[[ STUDY TEXT open ]]

High-stakes call center training business ReflexAI raised $3.3 million in seed funding, CEO Sam Dorison tells Axios exclusively.

Why it matters: The recent launch of the nation's mental health hotline 988 has spiked call volume to crisis centers, which need resources to manage that increase.

Driving the news: Cities including Washington and San Francisco have seen an estimated 9%-12% of pleas for help go unanswered.

  • "There's a lot more volume coming into the system," says Reflex CTO John Callery. "We're here to really help a lot of these organizations meet that need."

Details: Footwork led the round, joined by Emerson Collective, Altman Capital, Gaingels and several individual backers.

  • Funds will be used to build Reflex's core operating platform and team and hone examples of use cases for its tech.
  • Dorison foresees Reflex raising a Series A sometime in the next two years.

How it works: Reflex provides AI-powered training and quality assurance tools for call centers in industries such as crisis response, 911 dispatch and health care.

  • Dorison likens the tools to flight simulators for pilot training, where they can be used both to help train people and also to assess their abilities.

Flashback: Dorison and co-founder Callery met as executives at LGBTQ+ suicide prevention nonprofit The Trevor Project, where they developed Reflex's tech backbone.

  • At his former employer, training volunteer counselors was "one of the least scalable aspects of the organization," Callery recalls.
  • He and Dorison began experimenting with automating the training's role-playing component using early versions of ChatGPT or GPT 2.
  • The pair soon started getting inbound interest from related organizations interested in using the tech to help them scale their own efforts — leading them to create Reflex.

What they’re saying: Given the potential applications of Reflex across mental health, Dorison and Callery stressed the need to make their AI as transparent and explainable as possible, including the evaluation scores they provide to employees.

  • There should be "a very clear understanding between the score they got and what they need to do to improve it," says Callery.
  • "If you're in the mental health space, you need that level of transparency — you can't just trust an algorithm," he adds.

[[ STUDY TEXT closed ]]
[[ EXTRACTED ENTRIES open ]]

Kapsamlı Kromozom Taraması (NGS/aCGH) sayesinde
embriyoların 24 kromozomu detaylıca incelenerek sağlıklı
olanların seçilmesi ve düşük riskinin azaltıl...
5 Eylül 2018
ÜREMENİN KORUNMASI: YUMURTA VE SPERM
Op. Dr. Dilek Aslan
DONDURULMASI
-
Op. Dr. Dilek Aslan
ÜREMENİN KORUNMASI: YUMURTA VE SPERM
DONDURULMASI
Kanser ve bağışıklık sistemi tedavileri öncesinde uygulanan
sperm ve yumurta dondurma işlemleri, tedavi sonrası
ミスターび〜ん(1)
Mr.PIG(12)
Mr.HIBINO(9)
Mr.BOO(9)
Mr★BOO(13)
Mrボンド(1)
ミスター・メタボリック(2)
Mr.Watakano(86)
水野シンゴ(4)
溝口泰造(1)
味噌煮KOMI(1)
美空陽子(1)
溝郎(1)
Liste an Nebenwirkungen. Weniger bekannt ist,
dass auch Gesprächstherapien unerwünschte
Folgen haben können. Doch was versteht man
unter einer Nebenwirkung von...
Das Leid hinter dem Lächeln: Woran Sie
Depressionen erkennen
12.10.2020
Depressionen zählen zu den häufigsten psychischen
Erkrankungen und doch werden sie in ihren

[[ EXTRACTED ENTRIES closed ]]
[[ EXTRACTED ENTRIES open ]]

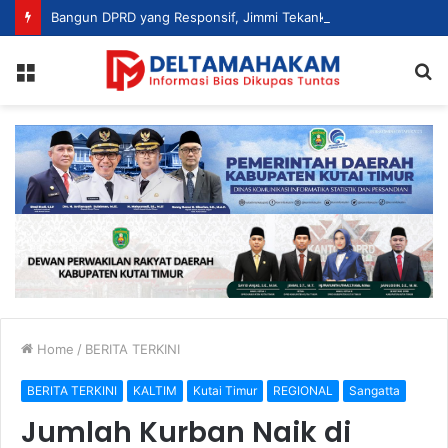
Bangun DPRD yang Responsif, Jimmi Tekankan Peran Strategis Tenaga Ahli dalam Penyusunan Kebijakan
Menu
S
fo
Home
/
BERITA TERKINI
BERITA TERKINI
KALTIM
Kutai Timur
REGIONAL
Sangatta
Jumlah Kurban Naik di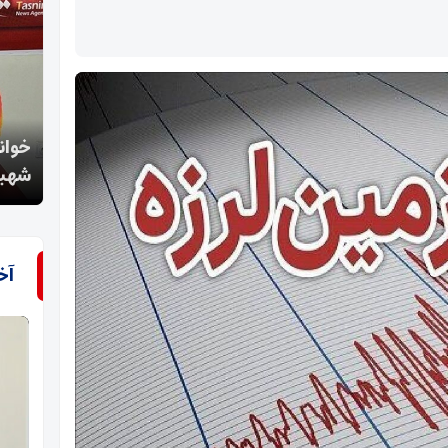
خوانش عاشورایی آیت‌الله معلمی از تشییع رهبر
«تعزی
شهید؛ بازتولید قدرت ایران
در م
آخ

[[ EXTRACTED ENTRIES closed ]]
[[ EXTRACTED ENTRIES open ]]

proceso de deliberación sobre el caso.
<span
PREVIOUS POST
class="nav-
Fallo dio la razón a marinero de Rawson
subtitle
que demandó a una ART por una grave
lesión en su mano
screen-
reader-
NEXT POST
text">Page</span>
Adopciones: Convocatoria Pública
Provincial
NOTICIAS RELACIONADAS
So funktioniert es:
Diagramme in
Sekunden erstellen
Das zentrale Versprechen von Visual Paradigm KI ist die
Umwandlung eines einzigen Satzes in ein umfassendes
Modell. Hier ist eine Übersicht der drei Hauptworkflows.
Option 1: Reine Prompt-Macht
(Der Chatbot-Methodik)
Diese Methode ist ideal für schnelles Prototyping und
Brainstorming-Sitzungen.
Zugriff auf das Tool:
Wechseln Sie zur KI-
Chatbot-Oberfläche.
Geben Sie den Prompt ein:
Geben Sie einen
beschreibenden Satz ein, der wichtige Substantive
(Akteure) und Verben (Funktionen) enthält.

[[ EXTRACTED ENTRIES closed ]]

## WHAT NEEDS TO BE DONE
Copy the part of the ReflexAI funding report starting with "Details: Footwork led" and going on through "and health care.", relabeling "two years" as "three years". None of the items has to be consulted here.

## EXERCISE RESPONSE
Details: Footwork led the round, joined by Emerson Collective, Altman Capital, Gaingels and several individual backers.

  • Funds will be used to build Reflex's core operating platform and team and hone examples of use cases for its tech.
  • Dorison foresees Reflex raising a Series A sometime in the next three years.

How it works: Reflex provides AI-powered training and quality assurance tools for call centers in industries such as crisis response, 911 dispatch and health care.